The pizza was tasty, but the problem for me eating at this Costco Food Court is that I always remember the time when I was there with Dear Daughter and we silently observed a woman filling 5 soda cups with onions (hot-dog-onions). She walked away with them as if her confiscation was perfectly “normal.”
“Boomer,” I told my then-adolescent child.

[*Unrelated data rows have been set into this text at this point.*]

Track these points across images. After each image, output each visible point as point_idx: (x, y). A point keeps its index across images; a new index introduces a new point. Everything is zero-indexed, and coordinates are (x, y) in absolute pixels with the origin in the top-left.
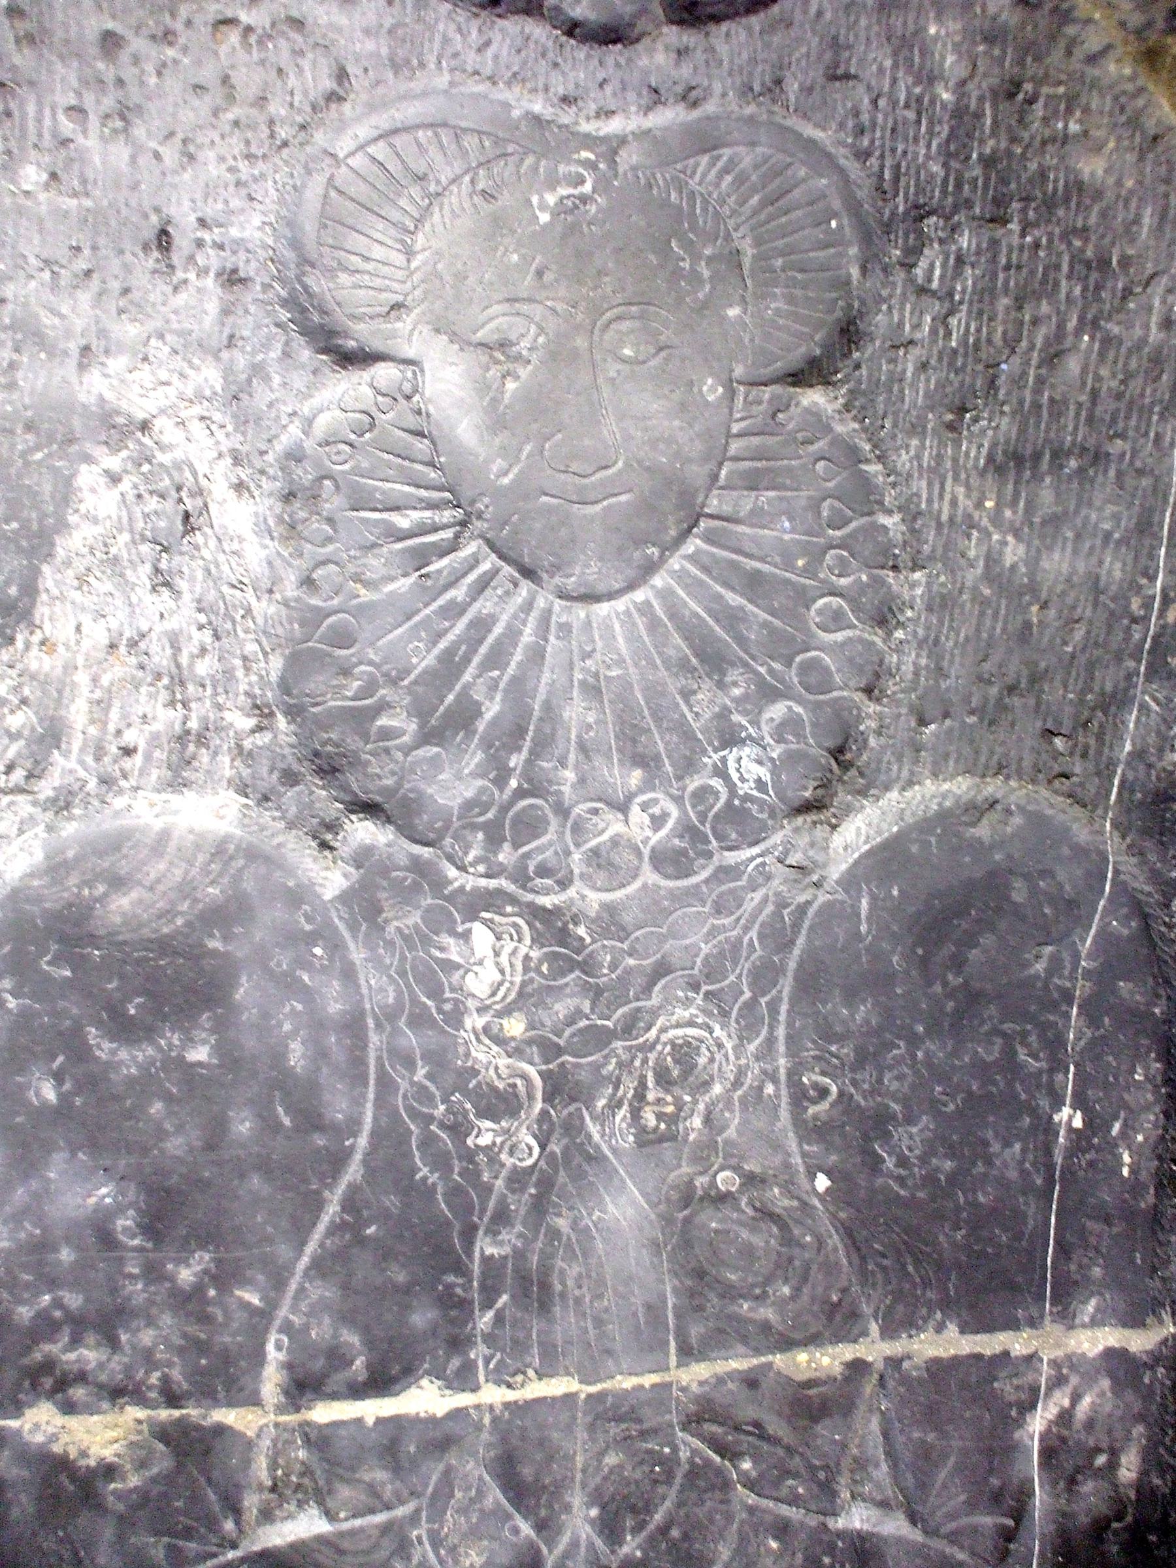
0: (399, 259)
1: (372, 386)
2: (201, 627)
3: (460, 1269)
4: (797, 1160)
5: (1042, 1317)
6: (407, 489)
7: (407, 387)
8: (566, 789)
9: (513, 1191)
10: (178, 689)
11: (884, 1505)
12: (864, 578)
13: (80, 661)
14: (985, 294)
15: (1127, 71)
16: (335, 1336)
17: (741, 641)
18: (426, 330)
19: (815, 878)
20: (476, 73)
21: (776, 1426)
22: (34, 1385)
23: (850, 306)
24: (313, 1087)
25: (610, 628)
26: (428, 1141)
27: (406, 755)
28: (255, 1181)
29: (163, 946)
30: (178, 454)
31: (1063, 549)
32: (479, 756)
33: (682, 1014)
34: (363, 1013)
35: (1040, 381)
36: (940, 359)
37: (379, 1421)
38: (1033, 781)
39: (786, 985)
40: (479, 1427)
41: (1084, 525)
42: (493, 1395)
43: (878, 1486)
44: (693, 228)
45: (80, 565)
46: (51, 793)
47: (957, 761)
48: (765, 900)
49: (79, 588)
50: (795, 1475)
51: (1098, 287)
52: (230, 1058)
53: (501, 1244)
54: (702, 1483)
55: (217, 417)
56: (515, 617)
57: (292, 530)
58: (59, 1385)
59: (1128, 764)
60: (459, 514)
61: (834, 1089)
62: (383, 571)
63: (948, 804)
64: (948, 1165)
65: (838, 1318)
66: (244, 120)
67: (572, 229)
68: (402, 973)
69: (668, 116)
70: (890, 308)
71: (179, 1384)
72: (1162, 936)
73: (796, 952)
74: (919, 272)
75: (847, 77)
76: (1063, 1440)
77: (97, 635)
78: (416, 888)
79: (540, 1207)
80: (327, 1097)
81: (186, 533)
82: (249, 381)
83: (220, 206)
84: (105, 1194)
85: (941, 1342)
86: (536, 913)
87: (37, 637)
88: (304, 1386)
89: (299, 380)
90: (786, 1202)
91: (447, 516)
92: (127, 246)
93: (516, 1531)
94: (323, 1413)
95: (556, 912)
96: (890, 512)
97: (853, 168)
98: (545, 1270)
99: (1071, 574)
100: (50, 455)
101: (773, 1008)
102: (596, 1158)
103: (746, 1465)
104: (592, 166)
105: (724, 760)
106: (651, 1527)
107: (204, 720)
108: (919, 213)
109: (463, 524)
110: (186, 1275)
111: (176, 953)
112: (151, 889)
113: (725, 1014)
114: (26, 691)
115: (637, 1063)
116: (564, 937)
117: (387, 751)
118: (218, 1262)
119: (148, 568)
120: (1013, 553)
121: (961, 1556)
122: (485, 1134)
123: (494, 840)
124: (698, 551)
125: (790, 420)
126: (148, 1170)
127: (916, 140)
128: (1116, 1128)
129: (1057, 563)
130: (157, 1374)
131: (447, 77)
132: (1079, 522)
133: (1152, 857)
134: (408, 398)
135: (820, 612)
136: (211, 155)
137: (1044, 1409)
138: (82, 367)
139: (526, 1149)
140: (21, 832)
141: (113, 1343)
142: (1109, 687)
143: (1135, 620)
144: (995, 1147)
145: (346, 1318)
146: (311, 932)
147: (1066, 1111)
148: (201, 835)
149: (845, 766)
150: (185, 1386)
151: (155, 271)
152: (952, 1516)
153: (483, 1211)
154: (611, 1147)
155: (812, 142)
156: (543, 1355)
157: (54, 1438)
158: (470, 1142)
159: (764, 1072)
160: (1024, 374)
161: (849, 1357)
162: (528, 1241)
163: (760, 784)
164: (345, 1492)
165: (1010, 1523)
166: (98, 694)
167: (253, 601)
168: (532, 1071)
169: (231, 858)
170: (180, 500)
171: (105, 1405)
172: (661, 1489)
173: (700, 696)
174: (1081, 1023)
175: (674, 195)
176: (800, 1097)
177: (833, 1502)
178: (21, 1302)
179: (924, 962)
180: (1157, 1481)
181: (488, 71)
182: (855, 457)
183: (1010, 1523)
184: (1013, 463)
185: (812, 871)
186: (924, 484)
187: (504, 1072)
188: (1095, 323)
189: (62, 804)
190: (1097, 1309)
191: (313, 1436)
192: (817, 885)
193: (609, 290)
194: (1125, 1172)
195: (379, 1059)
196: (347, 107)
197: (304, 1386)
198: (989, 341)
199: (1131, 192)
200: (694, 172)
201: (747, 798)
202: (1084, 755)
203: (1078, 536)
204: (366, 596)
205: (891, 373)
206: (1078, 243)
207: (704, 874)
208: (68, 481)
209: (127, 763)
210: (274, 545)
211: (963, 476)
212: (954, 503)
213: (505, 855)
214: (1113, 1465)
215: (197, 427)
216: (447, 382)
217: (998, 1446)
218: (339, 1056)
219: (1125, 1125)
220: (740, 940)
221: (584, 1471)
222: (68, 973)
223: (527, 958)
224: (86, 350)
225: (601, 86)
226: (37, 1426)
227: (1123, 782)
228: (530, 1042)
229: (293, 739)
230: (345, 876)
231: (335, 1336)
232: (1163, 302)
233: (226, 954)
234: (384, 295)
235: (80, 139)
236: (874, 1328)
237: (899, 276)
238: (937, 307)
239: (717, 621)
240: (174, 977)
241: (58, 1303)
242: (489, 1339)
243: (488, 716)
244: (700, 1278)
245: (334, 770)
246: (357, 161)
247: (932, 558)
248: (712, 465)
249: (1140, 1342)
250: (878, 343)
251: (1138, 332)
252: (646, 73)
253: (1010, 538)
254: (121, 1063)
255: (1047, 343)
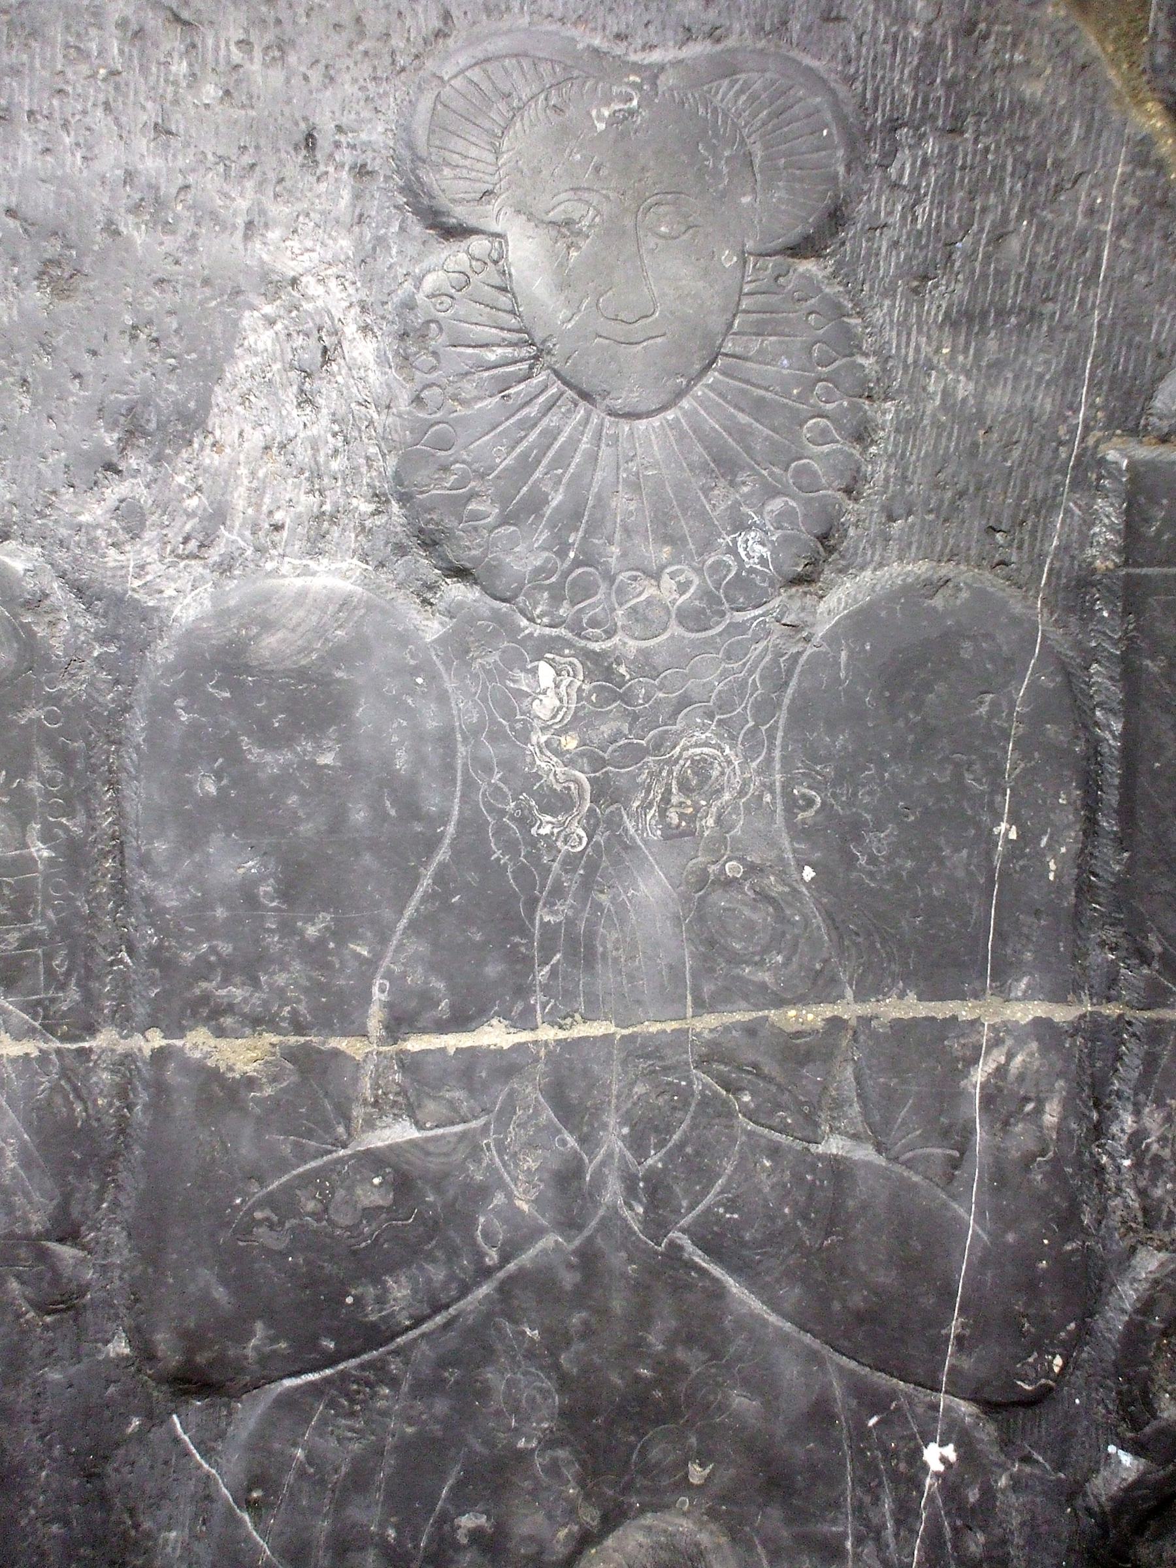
0: (491, 158)
1: (467, 252)
2: (335, 435)
3: (524, 932)
4: (789, 855)
5: (984, 990)
6: (494, 330)
7: (495, 255)
8: (613, 561)
9: (567, 871)
10: (316, 481)
11: (855, 1137)
12: (845, 404)
13: (242, 458)
14: (946, 187)
15: (1062, 13)
16: (426, 983)
17: (748, 450)
18: (510, 210)
19: (805, 634)
20: (550, 15)
21: (770, 1067)
22: (194, 1014)
23: (837, 196)
24: (412, 785)
25: (648, 437)
26: (501, 830)
27: (491, 532)
28: (367, 859)
29: (302, 674)
30: (320, 303)
31: (1005, 385)
32: (546, 534)
33: (700, 736)
34: (453, 729)
35: (988, 257)
36: (908, 239)
37: (459, 1051)
38: (979, 566)
39: (782, 716)
40: (537, 1060)
41: (1021, 369)
42: (548, 1034)
43: (852, 1123)
44: (716, 135)
45: (243, 386)
46: (217, 558)
47: (918, 548)
48: (766, 649)
49: (243, 404)
50: (785, 1108)
51: (1035, 184)
52: (351, 765)
53: (556, 913)
54: (710, 1110)
55: (350, 276)
56: (575, 428)
57: (405, 361)
58: (214, 1015)
59: (1056, 555)
60: (533, 350)
61: (818, 799)
62: (475, 393)
63: (910, 580)
64: (909, 864)
65: (820, 982)
66: (372, 52)
67: (623, 135)
68: (484, 700)
69: (697, 49)
70: (869, 200)
71: (304, 1016)
72: (1082, 691)
73: (790, 691)
74: (893, 171)
75: (838, 19)
76: (1000, 1090)
77: (256, 438)
78: (495, 634)
79: (587, 885)
80: (424, 793)
81: (325, 363)
82: (374, 249)
83: (353, 116)
84: (252, 865)
85: (903, 1006)
86: (588, 656)
87: (209, 441)
88: (399, 1023)
89: (412, 249)
90: (780, 888)
91: (524, 352)
92: (281, 144)
93: (564, 1143)
94: (415, 1044)
95: (603, 654)
96: (866, 355)
97: (842, 91)
98: (591, 934)
99: (1010, 406)
100: (222, 303)
101: (771, 737)
102: (630, 848)
103: (746, 1098)
104: (638, 87)
105: (734, 541)
106: (670, 1144)
107: (336, 504)
108: (893, 125)
109: (536, 358)
110: (312, 931)
111: (311, 681)
112: (293, 630)
113: (733, 738)
114: (201, 482)
115: (664, 774)
116: (608, 673)
117: (475, 529)
118: (336, 920)
119: (295, 388)
120: (964, 388)
121: (916, 1179)
122: (546, 826)
123: (557, 598)
124: (716, 381)
125: (790, 283)
126: (284, 848)
127: (892, 69)
128: (1044, 841)
129: (1000, 397)
130: (288, 1008)
131: (527, 19)
132: (1017, 366)
133: (1074, 629)
134: (496, 262)
135: (810, 430)
136: (347, 77)
137: (985, 1064)
138: (247, 238)
139: (578, 839)
140: (194, 588)
141: (255, 983)
142: (1040, 495)
143: (1061, 443)
144: (946, 852)
145: (434, 967)
146: (415, 667)
147: (1003, 826)
148: (332, 591)
149: (830, 550)
150: (309, 1018)
151: (303, 165)
152: (910, 1147)
153: (543, 886)
154: (642, 839)
155: (809, 70)
156: (588, 1003)
157: (208, 1055)
158: (533, 831)
159: (763, 784)
160: (975, 251)
161: (829, 1015)
162: (578, 912)
163: (763, 561)
164: (431, 1106)
165: (956, 1154)
166: (255, 484)
167: (375, 416)
168: (582, 777)
169: (355, 608)
170: (320, 338)
171: (248, 1031)
172: (679, 1115)
173: (716, 492)
174: (1016, 755)
175: (701, 111)
176: (792, 805)
177: (815, 1132)
178: (186, 949)
179: (891, 702)
180: (1074, 1126)
181: (558, 14)
182: (839, 312)
183: (956, 1154)
184: (965, 320)
185: (803, 629)
186: (894, 333)
187: (561, 778)
188: (1032, 210)
189: (225, 567)
190: (1028, 986)
191: (407, 1061)
192: (807, 640)
193: (650, 181)
194: (1051, 877)
195: (465, 764)
196: (450, 42)
197: (399, 1023)
198: (947, 224)
199: (1064, 108)
200: (717, 93)
201: (752, 571)
202: (1020, 548)
203: (1016, 377)
204: (461, 411)
205: (869, 249)
206: (1020, 149)
207: (719, 629)
208: (235, 323)
209: (276, 537)
210: (393, 373)
211: (925, 329)
212: (918, 349)
213: (564, 611)
214: (1039, 1111)
215: (333, 284)
216: (525, 250)
217: (947, 1092)
218: (435, 762)
219: (1051, 838)
220: (745, 680)
221: (618, 1097)
222: (228, 695)
223: (580, 689)
224: (250, 224)
225: (646, 25)
226: (196, 1046)
227: (1051, 570)
228: (582, 755)
229: (404, 520)
230: (441, 623)
231: (426, 983)
232: (1089, 195)
233: (349, 681)
234: (478, 185)
235: (247, 65)
236: (849, 993)
237: (877, 175)
238: (907, 198)
239: (730, 434)
240: (311, 699)
241: (213, 950)
242: (546, 989)
243: (554, 504)
244: (711, 945)
245: (435, 543)
246: (458, 83)
247: (899, 391)
248: (729, 316)
249: (1062, 1014)
250: (859, 225)
251: (1067, 218)
252: (680, 15)
253: (962, 378)
254: (265, 764)
255: (994, 226)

My next stop on the errands list was Bed Bath & Beyond to look for a small waffle iron. I found the only one — the floor model for about $30 (the classic one, for small waffles). So I had to buy the thing online. I purposely go to a B&M to make the effort and nearly always wind up ordering the merchandise online. The cashier did not have a clue if this item was available at the online store, an indication of just how far apart are the B&M and digital worlds.
Yes, the world of the past and the world of the future are moving very far apart, very fast. The world of the past is composed of the fallen leaves that have decomposed into the residue and remains of propagandized fears and hyped hostility toward humanity. Those fallen leaves are the people who stood in the way of the progress of humanity, of individuals who yearn to live in freedom, to simply . . . live!

The
falling leaves of the future are swirling forward, moved along by the winds of
change that are long overdue. Those
falling leaves, in California, are the people who have left this state, in
droves. The winds of political war blew
many of those falling leaves right out of the state.
There are also the falling leaves that now flutter with vibrant color as they remain in this Golden State. We may even be the acorns! Every fall, we stick to the ground, that soil filled with all kinds of beneficial bacteria, and we refuse to budge from the basics of life.

Those basics of life are also the falling leaves that we look at with delight, knowing the cycle of life will bring to us more life, more hope, more radiant light as part of the renewal of God’s plan, of heart and soul and spirit.
Today is cloudy, and cool. Time to listen to Nat and his Autumn Leaves!